Last Week: I took last week off, for the most part. Every year, I take a break during the four days that comprise the first two rounds of the NCAA Tourney, and this year, I had two major deadlines at work that had to be completed at the beginning of the week, so no blogging got done. That meant perhaps the most discussed speech by an American politician in my lifetime was not covered on this blog, and my two cents weren't added to the national debate. I suck.
Looking back, it's clear The Speech was an unqualified benefit to Obama's candidacy, at least in the short term. After a campaign where he didn't seem to be doing much to challenge the American voter, beyond the fact that his very existence is a "challenge" to the majority, and where his strategy seems to be mainly focused on running out the clock and winning on points, Thomas Dewey-style, in his battle for the nomination, for him to give a speech on the Great National Issue which exposed him on many different levels to future attacks was ballsy. The momentum in favor of Hillary Clinton which was manifesting itself in sizable leads in Pennsylvania appears to have waned. He is the presumptive nominee again.
The Speech also accomplished another important step, one that could have caused long-term bleeding in the Fall: it innoculated him from any subsequent revelation concerning the controversial statements of his pastor.
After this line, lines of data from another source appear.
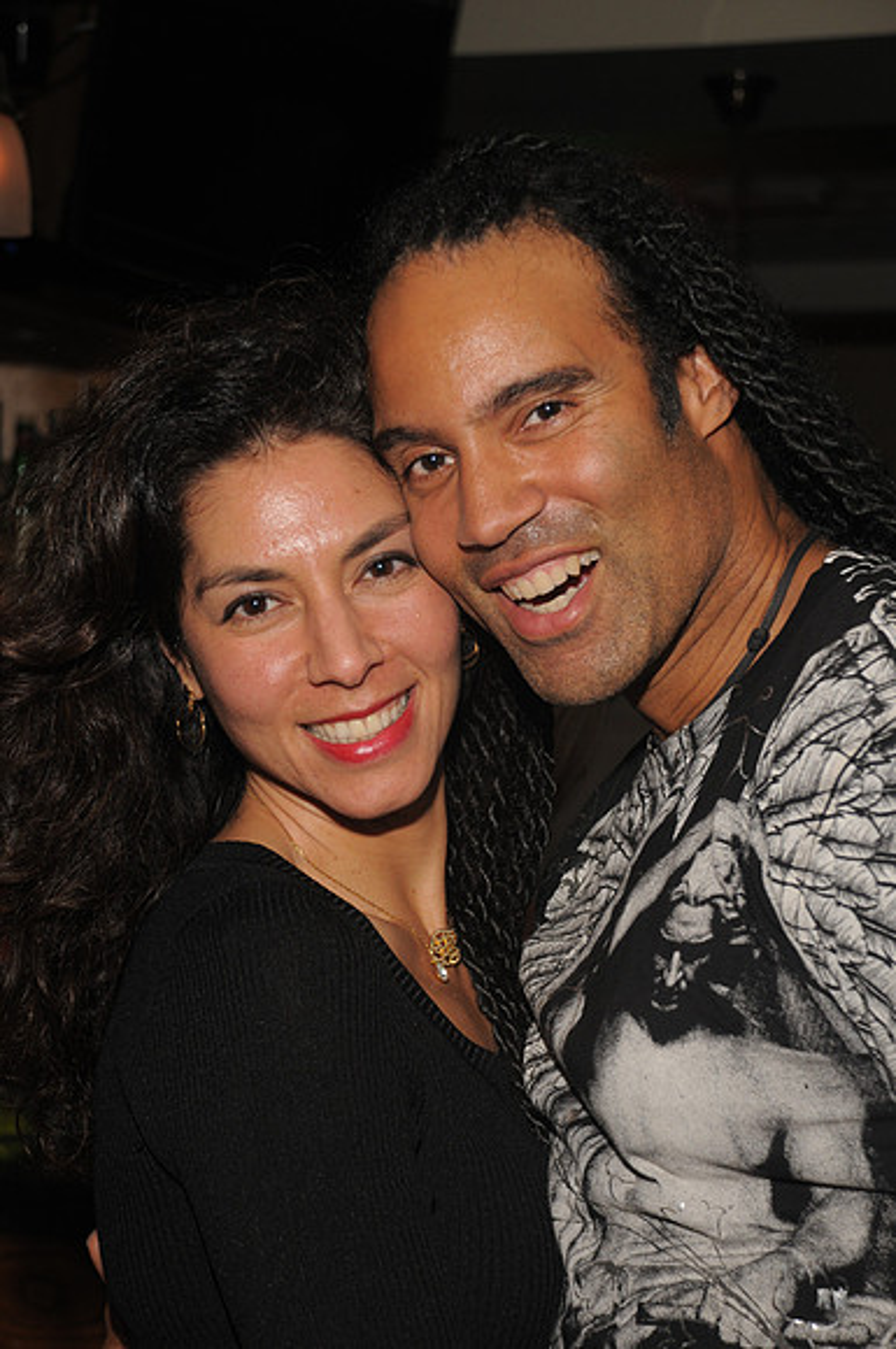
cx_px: 448
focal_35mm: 87
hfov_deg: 15.7
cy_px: 674
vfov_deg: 23.4
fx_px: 3257
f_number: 5.6
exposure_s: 1/60
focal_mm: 58
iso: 400
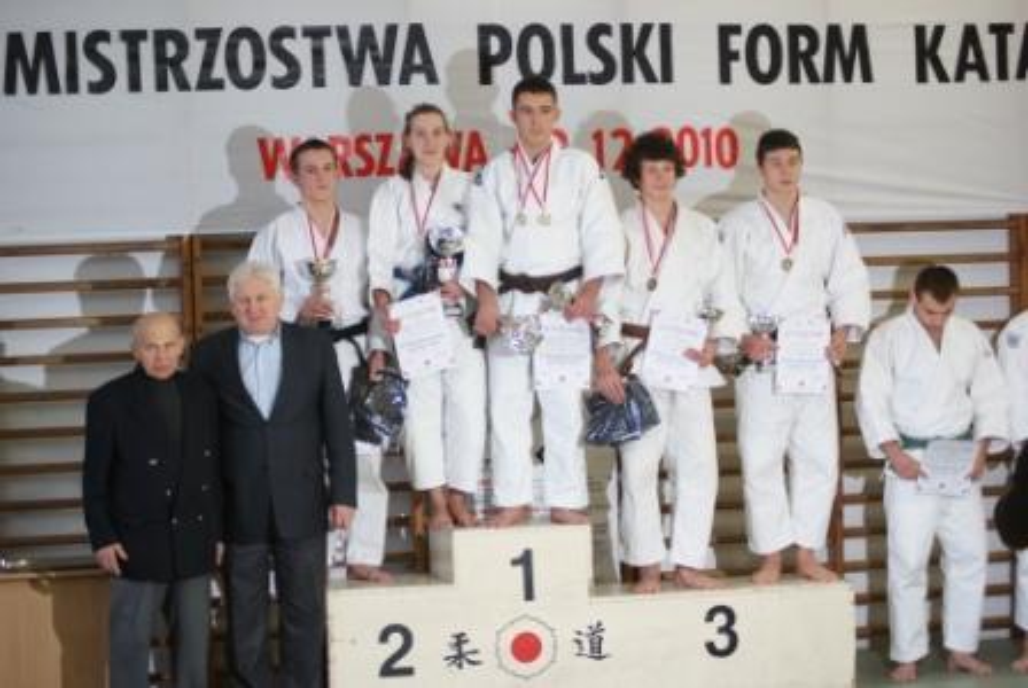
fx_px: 2359
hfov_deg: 24.6
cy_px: 344
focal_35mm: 82
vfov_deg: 16.6
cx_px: 514
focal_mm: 55
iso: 400
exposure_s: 1/20
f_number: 4
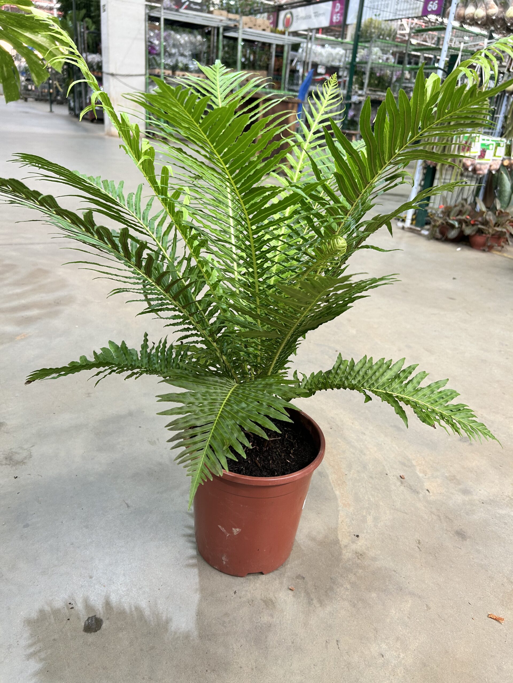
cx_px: 256
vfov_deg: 67.3
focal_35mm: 26
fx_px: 514
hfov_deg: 53.1
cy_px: 342
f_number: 1.5
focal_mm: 5.7
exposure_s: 1/60
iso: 100
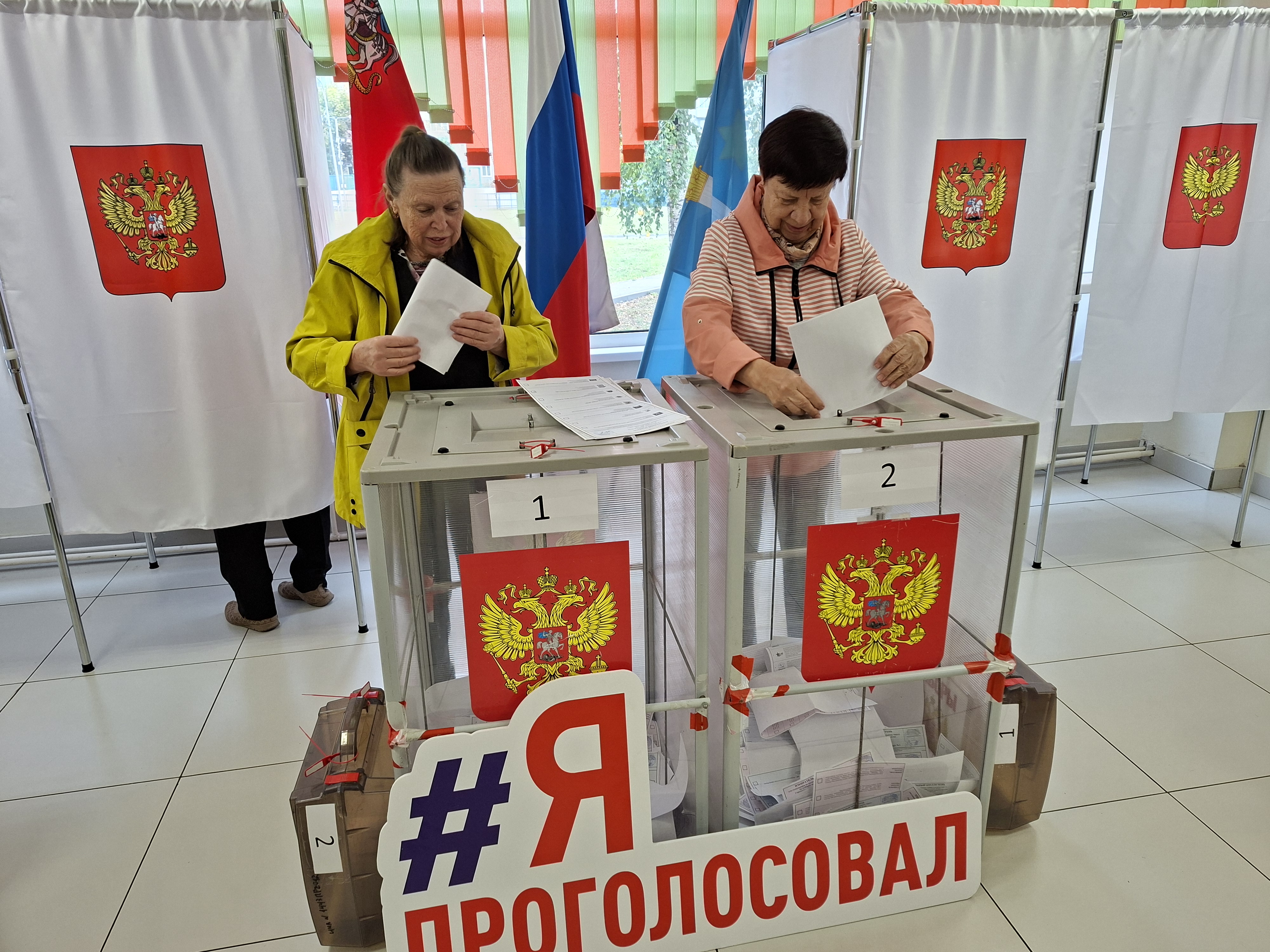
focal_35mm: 23
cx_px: 635
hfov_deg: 73.9
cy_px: 476
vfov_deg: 58.9
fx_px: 844
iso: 125
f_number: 1.8
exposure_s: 1/100
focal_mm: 5.54
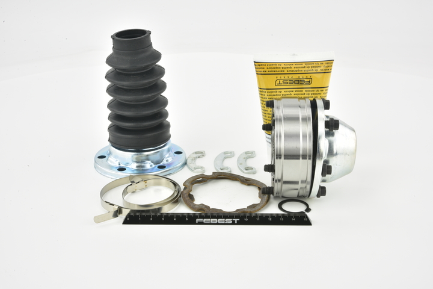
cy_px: 144
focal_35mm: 60
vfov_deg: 22.6
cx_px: 216
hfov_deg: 33.4
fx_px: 722
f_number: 29
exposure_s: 1/2.5
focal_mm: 60
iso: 64
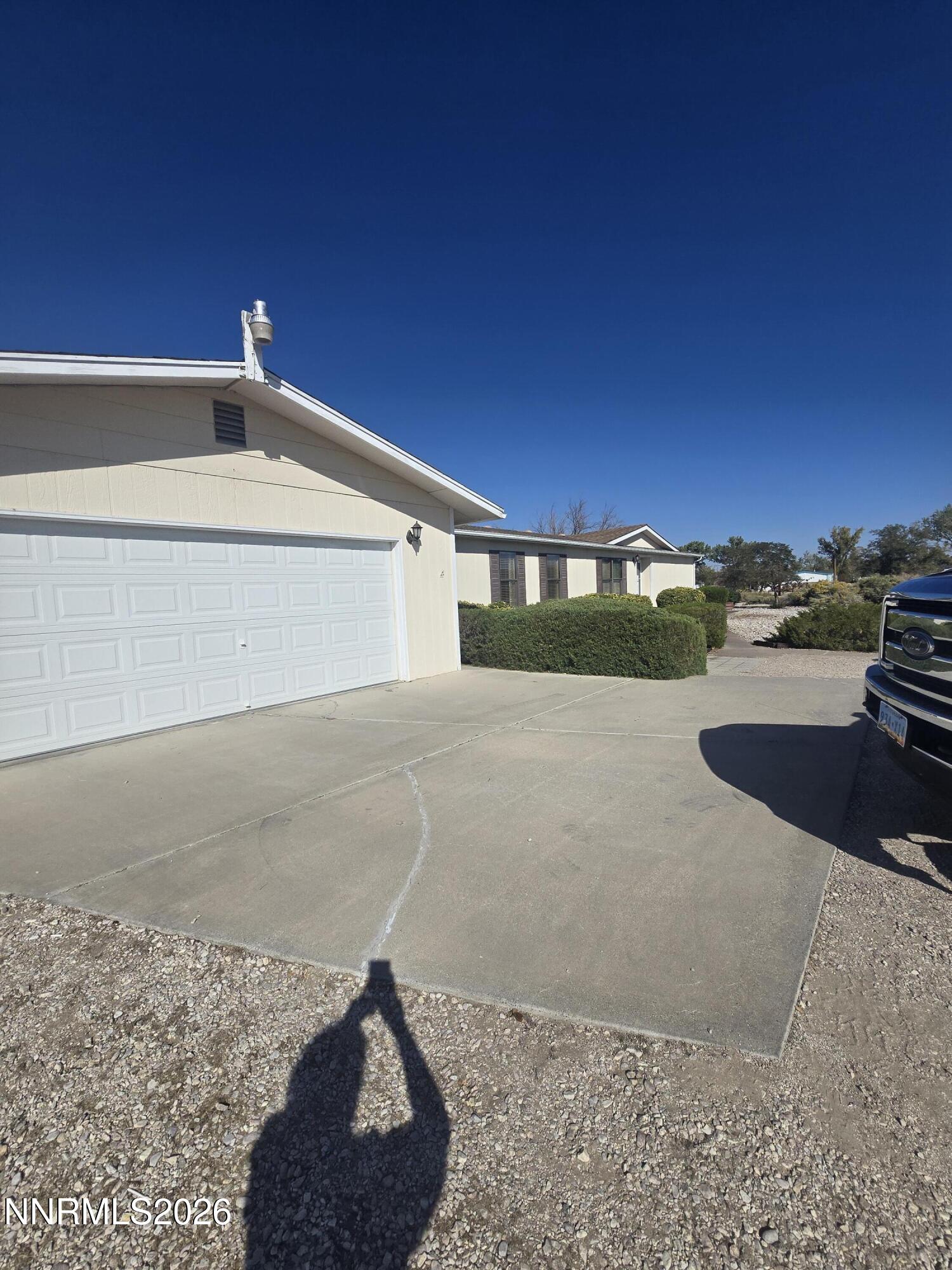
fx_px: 477
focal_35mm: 13
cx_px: 476
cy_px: 635
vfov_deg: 106.2
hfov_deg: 89.9
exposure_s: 1/5089
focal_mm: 2.2
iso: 50
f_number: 2.2
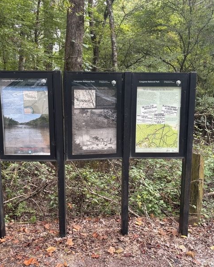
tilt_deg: -7.6
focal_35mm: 34
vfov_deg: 52.8
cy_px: 133
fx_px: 269
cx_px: 106
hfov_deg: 43.4
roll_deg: -0.7
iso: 80
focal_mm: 5.96
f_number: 1.6
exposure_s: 1/121
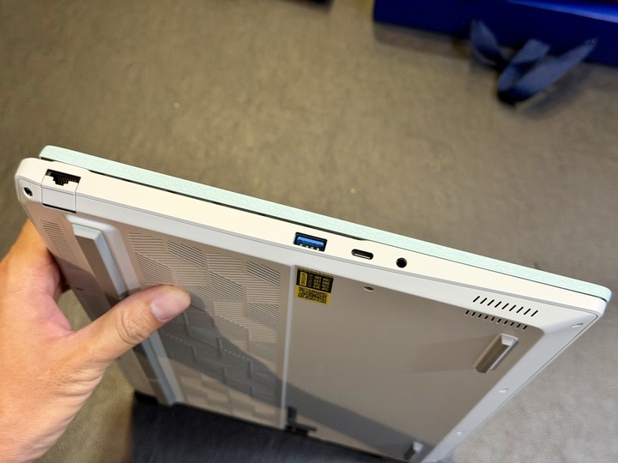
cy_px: 232
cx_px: 309
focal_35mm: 48
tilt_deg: -65.0
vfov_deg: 30.3
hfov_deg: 39.7
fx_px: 857
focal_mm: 6.76
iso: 200
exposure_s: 1/40
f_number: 1.78
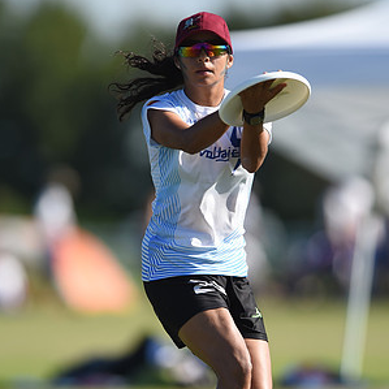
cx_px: 174
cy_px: 225
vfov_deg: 2.7
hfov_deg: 2.7
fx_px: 8366
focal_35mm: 658
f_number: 2.8
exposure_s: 1/1600
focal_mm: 400
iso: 100
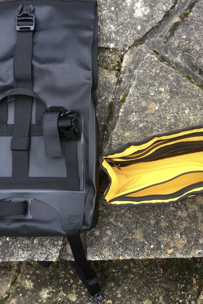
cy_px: 135
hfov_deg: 28.7
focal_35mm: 47
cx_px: 110
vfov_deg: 41.8
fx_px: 397
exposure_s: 1/100
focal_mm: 4.15
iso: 32
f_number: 2.2
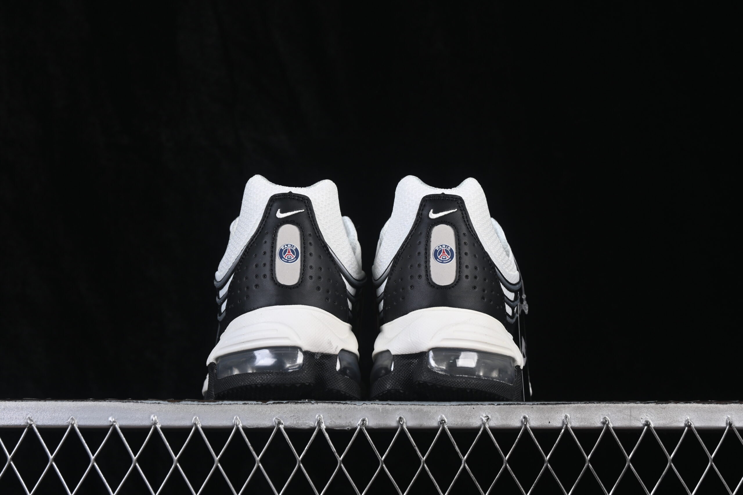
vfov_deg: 18.2
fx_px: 1548
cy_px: 248
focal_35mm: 75
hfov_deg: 27.0
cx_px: 372
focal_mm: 50
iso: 160
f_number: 8
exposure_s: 1/80
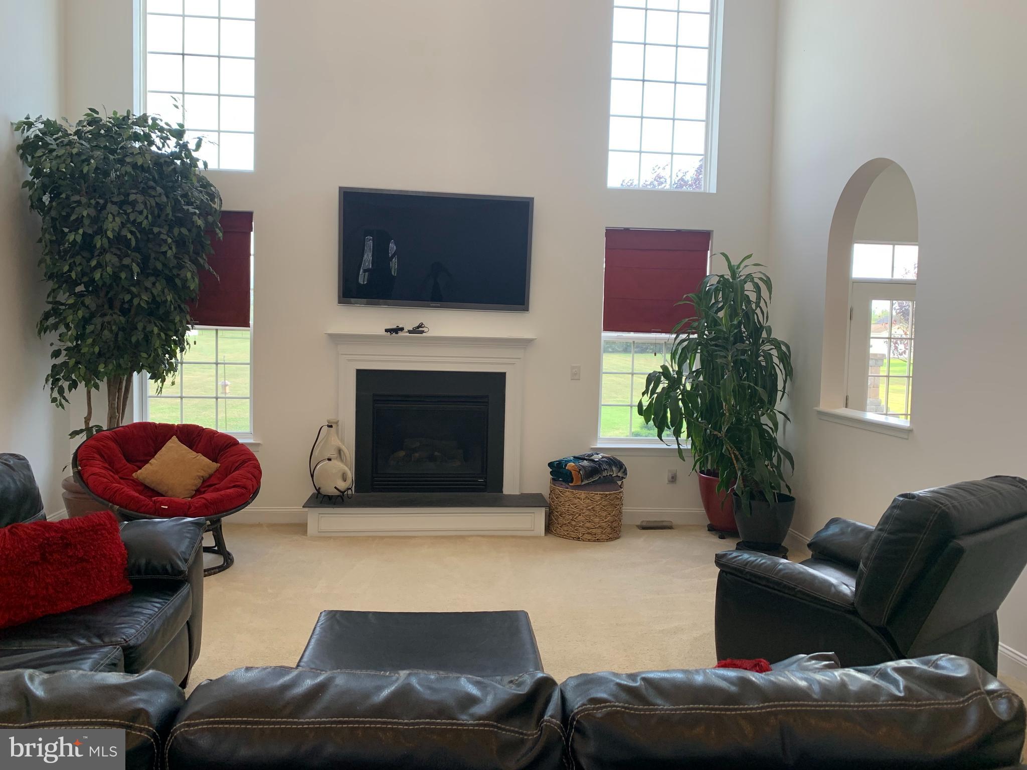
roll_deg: -1.8
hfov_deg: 67.3
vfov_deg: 53.1
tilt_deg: -3.5
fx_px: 771
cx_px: 514
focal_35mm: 26
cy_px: 385
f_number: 1.8
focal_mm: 4.25
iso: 100
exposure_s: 1/120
You may recall that the big to-do in the days just preceding the Speech was whether he had been in attendance when Rev. Wright had made one of his more controversial statements. It turned out he'd been in Miami at the time, but the use of YouTube would have made it inevitable that speculation over his attendance at other gatherings where Rev. Wright had let fly with one of his stemwinders would have harmed his campaign.
Admitting he had been in the audience on other occasions where his pastor had made controversial statements that he disagreed with lessens the impact that such speculation will have. And if it's a question about whether it's appropriate for Senator Obama to have a minister who is also a sharp critic of America, the same question would have to be asked of some of the religious leaders who are close to Senator McCain, such as John Hagee. It is undeniably racist to have one standard that punishes a black politician for belonging to a congregation led by an angry jeremiah, and not one that subjects white conservative politicians to the same standard for associating with gay-bashing extremists who see the current war in the Middle East as a precursor to the extermination of all non-Christians.
Obama's gift, in his eloquent sermon last week, was to allow us to put all of our own relationships into context. If it is racist to judge Obama, and certain black churches, by one standard and McCain and white fundamentalists by another, it is also incumbent on liberals to accord the same dignity to people like Hagee and Robertson, to look beyond the words and deeds we find objectionable and to attempt to see why it is others are inpired by them. In sum, we should give the same benefit to those we violently disagree with that we give to those we love whose sentiments are equally objectionable to us. For those of us who had become skeptical of Obama as an "engine of change," last week gave us a refreshing chance to reappraise his candidacy, and in a way favorable to him.